Your child picks up a book and stares at it. The letters are just unfamiliar shapes right now — meaningless. But after going through the same letters and words a couple of times, sounds start to be associated with symbols. A symbol connects to a word. A word connects to a meaning.
Hallelujah! Your child just learnt how to read.
On the surface, this may look effortless. But what happens inside a child's brain during those early reading moments is nothing short of remarkable.
Understanding it will change how you support your child through the process.
Here's something you didn’t know — and it might change how you think about the whole process. When your kiddo is learning to read, their brain forms a relation between the visual cortex, which processes what we see, and the auditory cortex, which processes what we hear.
Every time a child decodes a new word, a new neural connection forms. The letter r and the sound it makes become linked. That link is reinforced through repetition until it becomes automatic. The brain doesn’t learn to read by memorizing whole words as pictures. It does so by building a reliable system for converting printed symbols into sounds, and then the sounds into meaning.
Readers who learn to connect letters to sounds first develop stronger, more efficient neural pathways in the left hemisphere — the region associated with skilled, fluent reading. This is one of the benefits of reading; you can see the signs long before your child reads their first word independently.
Learning to read requires the brain to build entirely new connections — and honestly, it's doing a lot more heavy lifting than it gets credit for.
You know that moment when your toddler 'reads' a book by making up the story from the pictures? That's not them being silly — that's stage one of their reading journey. The ‘marks’ and ‘characters’ on a page represent words, and words represent things in the world. This is why reading aloud to babies and toddlers matters so much. They are not learning letters yet. The benefits of reading at this stage are not about decoding. Instead, they are about introducing your child to the language and the written word.
Next comes the stage of phonemic awareness. It is the ability to hear and manipulate individual sounds that make up words. Children who can identify rhymes, clap out syllables, and hear the difference between cat and bat have a significant head start when formal reading instruction begins.
Then comes phonics.
Phonics involves connecting those sounds to their written symbols.

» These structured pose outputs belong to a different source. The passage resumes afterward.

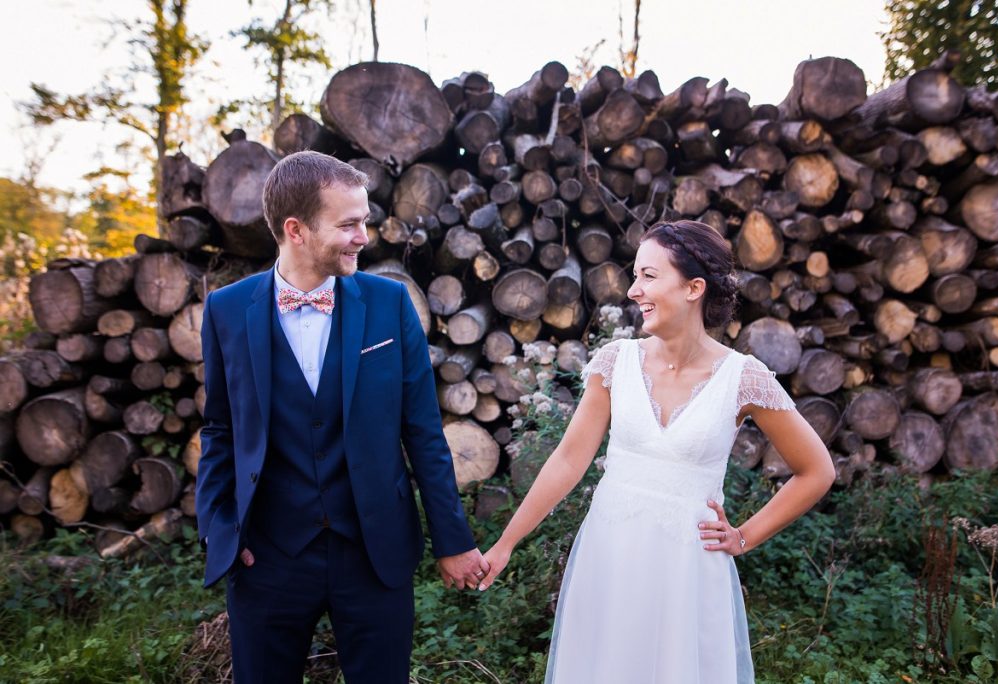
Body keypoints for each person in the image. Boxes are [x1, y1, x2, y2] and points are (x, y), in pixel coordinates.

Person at [478, 220, 836, 683]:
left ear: (694, 287)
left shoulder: (743, 377)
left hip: (688, 572)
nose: (632, 290)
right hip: (610, 558)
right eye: (634, 276)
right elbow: (569, 460)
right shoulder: (616, 362)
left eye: (648, 275)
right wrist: (507, 542)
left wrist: (744, 536)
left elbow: (816, 471)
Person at [196, 150, 489, 684]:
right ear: (296, 229)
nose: (364, 236)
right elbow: (219, 428)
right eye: (349, 223)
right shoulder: (225, 311)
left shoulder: (389, 303)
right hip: (267, 556)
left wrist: (453, 540)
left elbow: (422, 431)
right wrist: (220, 530)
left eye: (365, 221)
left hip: (374, 552)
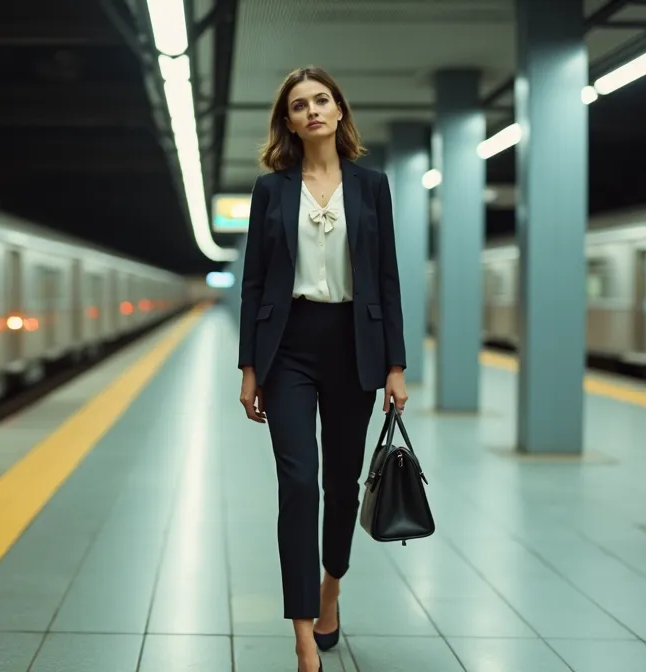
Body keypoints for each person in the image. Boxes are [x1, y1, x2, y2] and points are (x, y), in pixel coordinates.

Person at [236, 65, 408, 672]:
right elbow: (254, 283)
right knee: (299, 484)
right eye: (298, 105)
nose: (311, 110)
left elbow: (386, 278)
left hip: (353, 347)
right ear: (287, 122)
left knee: (341, 483)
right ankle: (304, 635)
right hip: (287, 348)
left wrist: (395, 364)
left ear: (339, 111)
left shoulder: (372, 186)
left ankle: (331, 585)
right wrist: (249, 367)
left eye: (321, 100)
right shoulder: (271, 190)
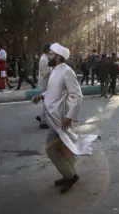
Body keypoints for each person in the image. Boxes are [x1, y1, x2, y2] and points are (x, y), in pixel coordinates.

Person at [31, 43, 99, 194]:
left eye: (50, 54)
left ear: (57, 56)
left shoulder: (67, 72)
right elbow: (53, 91)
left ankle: (71, 176)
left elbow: (77, 95)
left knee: (51, 149)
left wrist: (69, 117)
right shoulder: (55, 70)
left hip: (60, 119)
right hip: (53, 116)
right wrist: (41, 96)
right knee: (63, 148)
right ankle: (67, 174)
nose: (48, 56)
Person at [36, 44, 52, 129]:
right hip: (45, 83)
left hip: (45, 83)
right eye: (51, 50)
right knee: (47, 102)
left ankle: (40, 116)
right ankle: (43, 121)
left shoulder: (45, 58)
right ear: (48, 50)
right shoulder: (44, 60)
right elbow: (46, 73)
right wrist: (53, 71)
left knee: (46, 102)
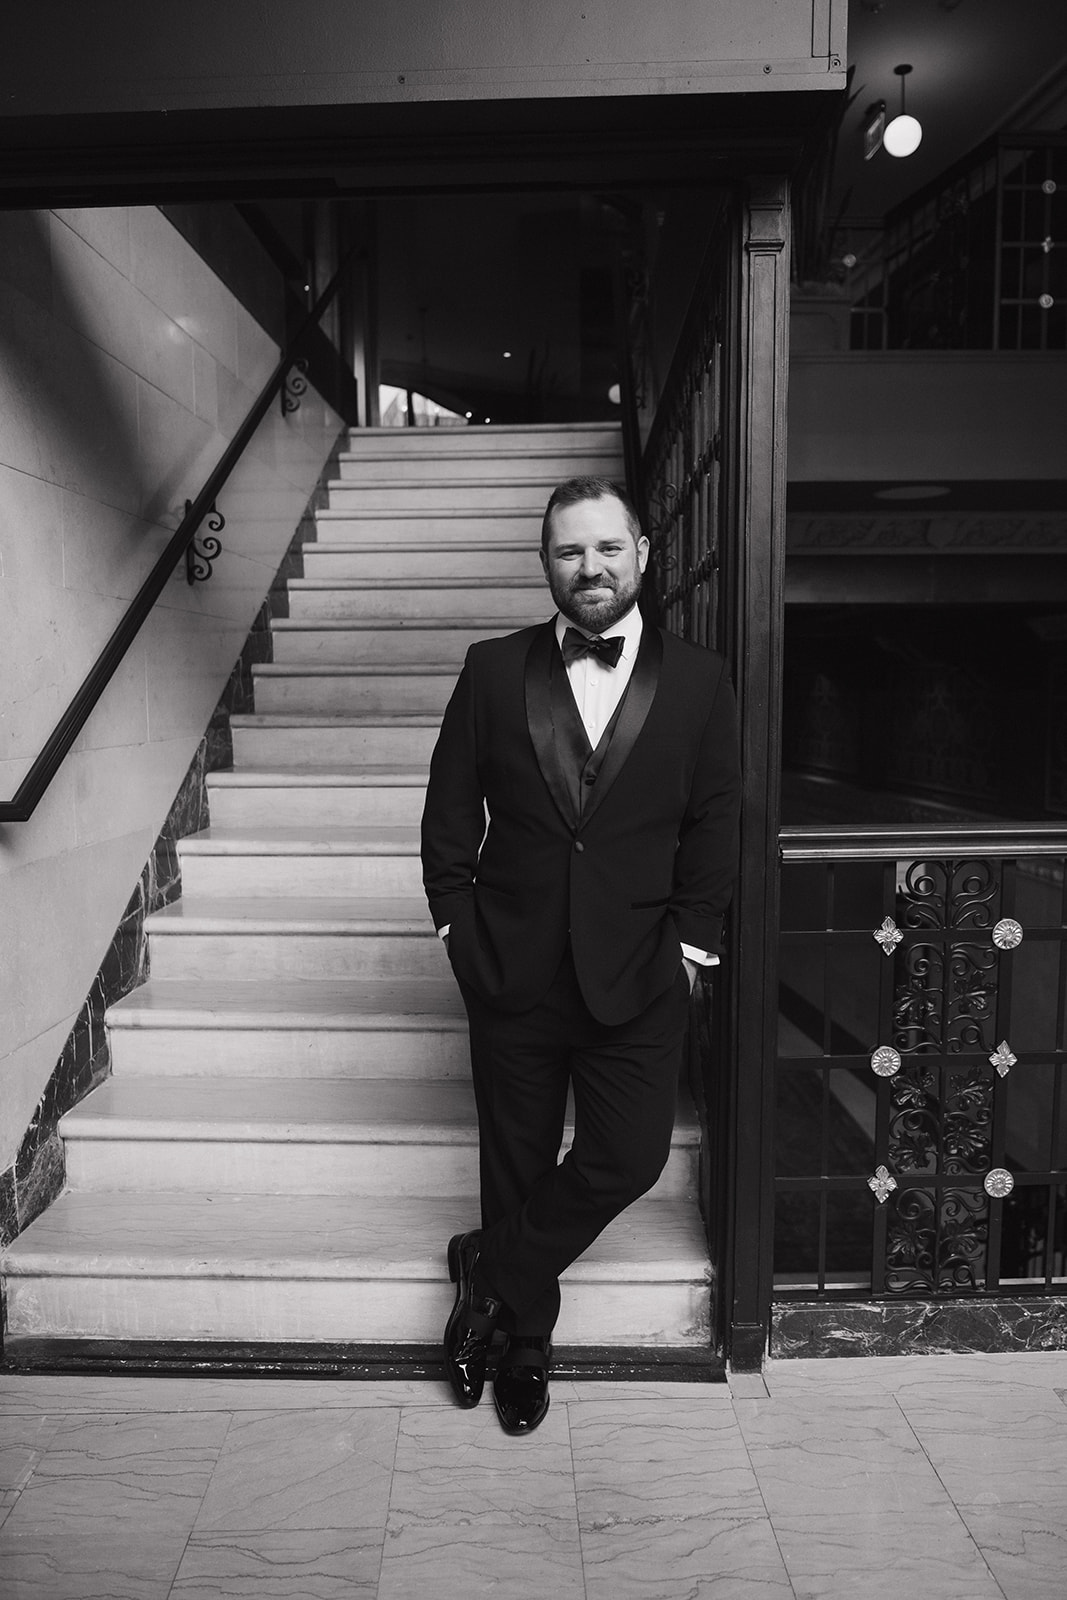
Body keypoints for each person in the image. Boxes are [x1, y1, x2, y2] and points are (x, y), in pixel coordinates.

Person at [420, 476, 740, 1435]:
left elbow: (716, 817)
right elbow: (446, 814)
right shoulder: (488, 670)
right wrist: (455, 926)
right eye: (569, 552)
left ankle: (491, 1270)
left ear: (641, 551)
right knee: (515, 1165)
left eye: (606, 548)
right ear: (546, 563)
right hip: (510, 965)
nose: (589, 567)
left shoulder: (699, 680)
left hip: (640, 972)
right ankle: (524, 1347)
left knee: (627, 1157)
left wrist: (690, 945)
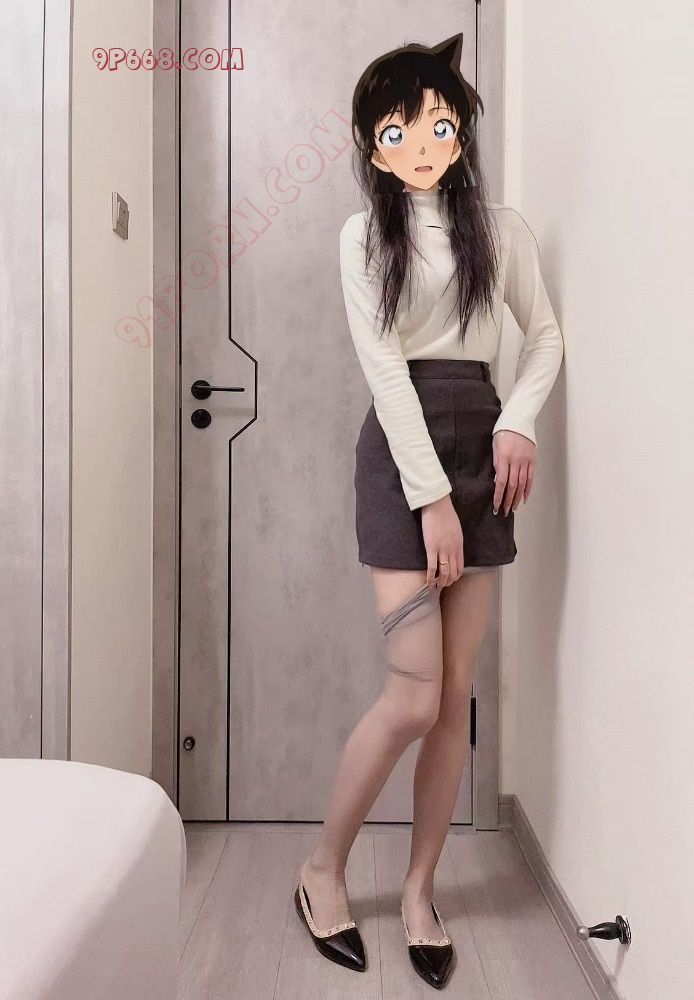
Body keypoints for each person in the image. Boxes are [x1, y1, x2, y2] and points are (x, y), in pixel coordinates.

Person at [293, 33, 564, 990]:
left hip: (483, 441)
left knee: (455, 696)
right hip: (405, 451)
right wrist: (434, 499)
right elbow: (383, 370)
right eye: (397, 128)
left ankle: (419, 891)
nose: (419, 143)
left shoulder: (503, 230)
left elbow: (542, 337)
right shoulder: (363, 238)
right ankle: (321, 869)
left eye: (438, 125)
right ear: (370, 142)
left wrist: (518, 422)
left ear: (462, 131)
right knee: (413, 692)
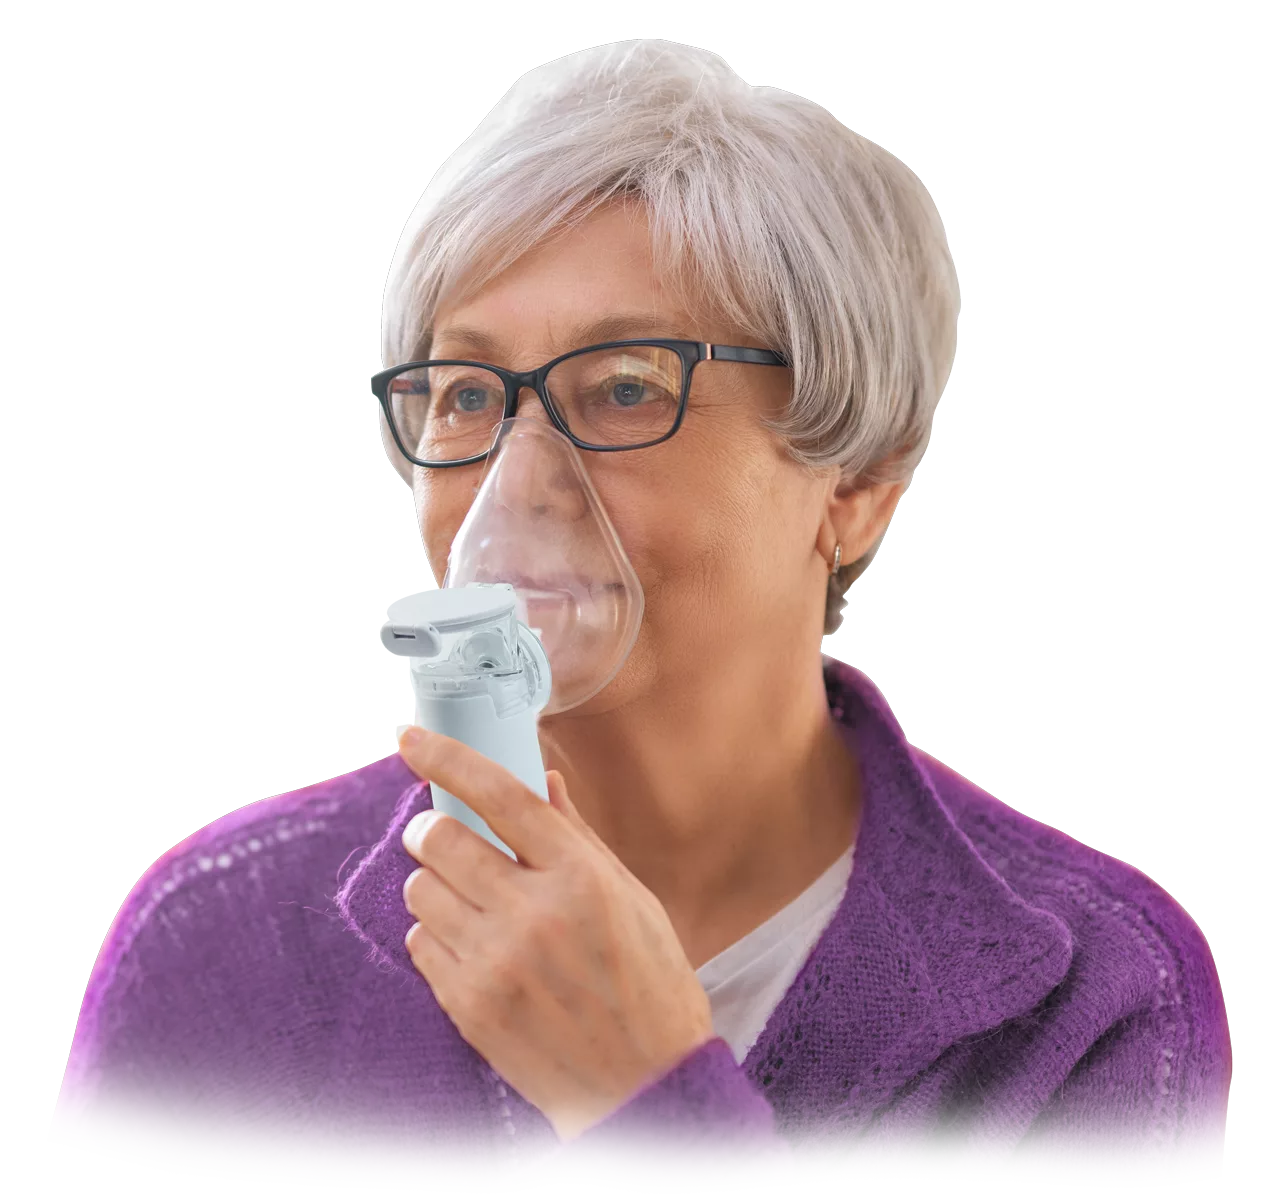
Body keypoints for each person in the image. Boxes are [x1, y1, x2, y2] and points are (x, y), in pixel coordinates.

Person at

Research is emphatic that systematic, explicit phonics instruction produces the strongest results. Children who are taught to decode words in their early ages, through sound-letter relationships, read more accurately and can transfer that skill to words they have never seen before. It's like giving them a secret code for the entire English language!
The final stage is called fluency. It comes when decoding becomes automatic and the brain can focus fully on comprehension. This is when reading becomes genuinely pleasurable.
The benefits of reading in the early years extend well beyond just literacy. Children who are read to regularly enter school with broader vocabularies, stronger attention spans, and a greater capacity for empathy.
Reading also contributes to the child’s emotional development. Stories give children a safe space to encounter feelings and perspectives beyond their own experience. Think about it. A 4-year-old who has listened to hundreds of stories has already practiced — in imagination — navigating friendship, fear, and triumph.
You don't need to wait for formal school instruction to begin supporting your tiny tot to read. Instead, surround your child with language — spoken, sung, and read aloud — as frequently and engagingly as possible.
Our Little Readers game brings exactly this into your child's daily routine. Cozy storybooks and read-alouds featuring characters your tiny tot will adore!
And VOOKS, our animated storybook experience, brings beloved tales to life in a format that holds even the shortest attention spans. Let your little angel dive into the world of stories and fairytales long before they can decode a word themselves.
Can your little reader connect letters with sounds already? ABC Animal Adventures introduces letter recognition through the friendliest possible cast of characters. Each interaction reinforces the sound-symbol connections. Neuroscience identifies this as the core of how to read for kids.
The science is settled. The benefits of reading accumulate from birth, through exposure to spoken language, stories, and books. Children who arrive at formal reading instruction with a love of stories and an ear for language already have a head start on how to learn to read.
You don't have to be a reading specialist to give your child a strong start. You just have to read with them, often and joyfully, and let the right experiences do the rest.